I've lived in southern New England, US all my life and we deal with heat waves almost every year. Around here a heat wave is defined as three or more days in a row with a high temperature of 90 degrees F (32.2C). Every tank I've had has survived a number of heat waves despite not having air conditioning (AC) for most of them. I've been in the top floor of a few apartments for some of those. As I was growing up, AC was a luxury we could not afford and my mother knew how to keep a place cool without it. Her place felt like it had AC. Simple things like blocking as much sunlight as possible with the use of blackout curtains and shades and keeping exterior doors closed can do wonders. Also, taking advantage of cooler PM temps to remove as much excess heat as possible was key. In fact, as I am typing this, I'm having trouble resisting the urge to turn on my lights because I have all the curtains and shades drawn in the middle of the afternoon.
I think most of us will agree that most healthy tanks and fish can take three or more days of higher than recommended temperatures. Even cold water systems. The exceptions being sick fish, reef tanks, tanks and some more sensitive species. The smart recommendation around here is not to directly cool the water but to cool the room. If the water gets a bit warm the temperature swings are less dramatic and it is usually easier than trying to cool the water directly. The only tanks I've seen utilizing chillers to cool the water are reef tanks and other extremely high end saltwater tanks. In fact, more fish are killed by unnecessarily trying to cool water in a way that is hard to control than are killed by the excess heat. The use of electric coolers is a way to cool the water in a controlled fashion and they are used for those high end tanks, but their use is self contradicting for the average hobbyist because the unit is usually in the same space as the tank. They work by removing heat from the water. Guess where that heat goes. Right back into the room plus some more that for the work the unit is doing in order to function, making it even warmer in that room. In turn, rewarming the tank and making the cooler work that much harder. That's why cooling the room is the smart move and is often cheaper.
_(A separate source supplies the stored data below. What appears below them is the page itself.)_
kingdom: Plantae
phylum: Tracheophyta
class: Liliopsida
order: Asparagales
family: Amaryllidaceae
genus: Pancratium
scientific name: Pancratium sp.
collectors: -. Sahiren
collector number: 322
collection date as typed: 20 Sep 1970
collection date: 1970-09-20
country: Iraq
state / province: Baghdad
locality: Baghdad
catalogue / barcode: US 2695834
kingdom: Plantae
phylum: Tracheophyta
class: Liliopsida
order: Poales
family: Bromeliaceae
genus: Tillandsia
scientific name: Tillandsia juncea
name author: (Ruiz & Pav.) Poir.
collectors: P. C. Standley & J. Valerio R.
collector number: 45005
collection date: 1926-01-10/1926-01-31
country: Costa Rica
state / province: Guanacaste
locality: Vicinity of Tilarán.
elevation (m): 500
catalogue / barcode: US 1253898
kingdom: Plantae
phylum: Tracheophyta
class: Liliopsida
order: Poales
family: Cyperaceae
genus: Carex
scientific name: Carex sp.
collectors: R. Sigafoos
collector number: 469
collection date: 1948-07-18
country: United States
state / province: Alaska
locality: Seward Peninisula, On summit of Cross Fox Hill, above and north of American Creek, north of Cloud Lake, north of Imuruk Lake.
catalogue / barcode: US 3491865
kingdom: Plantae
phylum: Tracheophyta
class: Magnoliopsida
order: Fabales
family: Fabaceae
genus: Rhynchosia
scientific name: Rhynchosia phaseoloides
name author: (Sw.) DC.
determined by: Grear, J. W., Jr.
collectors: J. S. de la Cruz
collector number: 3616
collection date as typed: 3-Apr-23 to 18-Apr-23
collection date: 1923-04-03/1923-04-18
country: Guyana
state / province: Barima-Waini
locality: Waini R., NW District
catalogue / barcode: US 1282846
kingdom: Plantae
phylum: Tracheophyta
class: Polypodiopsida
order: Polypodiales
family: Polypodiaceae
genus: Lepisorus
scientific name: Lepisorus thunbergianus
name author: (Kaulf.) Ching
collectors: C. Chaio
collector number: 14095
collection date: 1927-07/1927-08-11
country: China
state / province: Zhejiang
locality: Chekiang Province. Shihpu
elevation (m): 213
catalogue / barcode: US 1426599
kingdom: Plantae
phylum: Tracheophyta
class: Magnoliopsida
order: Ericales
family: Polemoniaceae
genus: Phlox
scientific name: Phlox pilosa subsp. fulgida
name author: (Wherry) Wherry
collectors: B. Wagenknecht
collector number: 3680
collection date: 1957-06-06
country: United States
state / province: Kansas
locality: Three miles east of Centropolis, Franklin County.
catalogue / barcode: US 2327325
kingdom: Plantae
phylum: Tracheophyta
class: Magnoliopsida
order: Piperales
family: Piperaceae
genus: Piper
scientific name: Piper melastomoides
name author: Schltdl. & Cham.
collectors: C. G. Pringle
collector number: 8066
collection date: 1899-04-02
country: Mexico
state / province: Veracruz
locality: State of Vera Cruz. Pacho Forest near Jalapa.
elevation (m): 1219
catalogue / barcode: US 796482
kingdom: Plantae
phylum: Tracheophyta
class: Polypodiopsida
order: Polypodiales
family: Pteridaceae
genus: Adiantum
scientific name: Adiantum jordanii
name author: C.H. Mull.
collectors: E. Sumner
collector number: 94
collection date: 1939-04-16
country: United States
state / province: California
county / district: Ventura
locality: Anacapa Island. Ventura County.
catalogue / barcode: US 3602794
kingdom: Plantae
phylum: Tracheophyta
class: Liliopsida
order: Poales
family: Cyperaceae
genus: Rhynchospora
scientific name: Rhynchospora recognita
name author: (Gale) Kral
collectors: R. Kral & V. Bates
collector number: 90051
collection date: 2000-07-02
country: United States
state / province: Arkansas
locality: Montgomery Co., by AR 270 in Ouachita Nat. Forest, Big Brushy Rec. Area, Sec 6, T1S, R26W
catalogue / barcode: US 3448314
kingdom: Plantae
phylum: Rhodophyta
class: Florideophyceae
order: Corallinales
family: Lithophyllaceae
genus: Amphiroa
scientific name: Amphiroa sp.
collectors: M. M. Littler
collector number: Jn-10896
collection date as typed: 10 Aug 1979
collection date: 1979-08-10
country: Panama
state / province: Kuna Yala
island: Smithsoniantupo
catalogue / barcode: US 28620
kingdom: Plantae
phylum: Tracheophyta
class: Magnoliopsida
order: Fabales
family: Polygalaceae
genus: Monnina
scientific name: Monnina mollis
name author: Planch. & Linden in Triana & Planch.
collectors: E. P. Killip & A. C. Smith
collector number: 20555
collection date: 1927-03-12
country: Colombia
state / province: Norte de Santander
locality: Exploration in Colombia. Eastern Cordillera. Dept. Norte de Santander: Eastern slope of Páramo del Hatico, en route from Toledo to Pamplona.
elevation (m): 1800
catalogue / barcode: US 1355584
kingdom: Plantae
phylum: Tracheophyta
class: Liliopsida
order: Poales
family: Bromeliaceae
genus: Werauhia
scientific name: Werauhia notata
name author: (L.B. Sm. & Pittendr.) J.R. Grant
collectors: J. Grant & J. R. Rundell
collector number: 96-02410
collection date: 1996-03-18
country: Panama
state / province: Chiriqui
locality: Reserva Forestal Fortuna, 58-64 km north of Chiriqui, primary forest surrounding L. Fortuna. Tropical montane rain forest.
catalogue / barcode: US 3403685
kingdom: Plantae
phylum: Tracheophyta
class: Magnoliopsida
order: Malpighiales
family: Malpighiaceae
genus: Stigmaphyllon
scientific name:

Another thing to consider is that the warmer the water is, the less capable it is to contain dissolved oxygen. That is why fish hang out near the top when the water is warm. The water at the lower levels does not have enough oxygen. It's not because they cannot handle the temperature. The carbon dioxide/oxygen exchange happens at the surface. A very good way to alleviate hovering at the surface is to increase water circulation. Increasing circulation gets more water to the surface, faster. As long as they are not bouncing off the walls or ornamentation, even fish that prefer slower moving waters will benefit from increased circulation in higher than normal temperatures. I prefer to increase filtration instead of just adding water movers like airstones, powerheads, and wavemakers. My philosophy is: If you are going to move the water, why not filter it? Just put a sponge on it. (I love sponge filters.)
Hope that helps. Good day and good fish. This is Rob, signing off.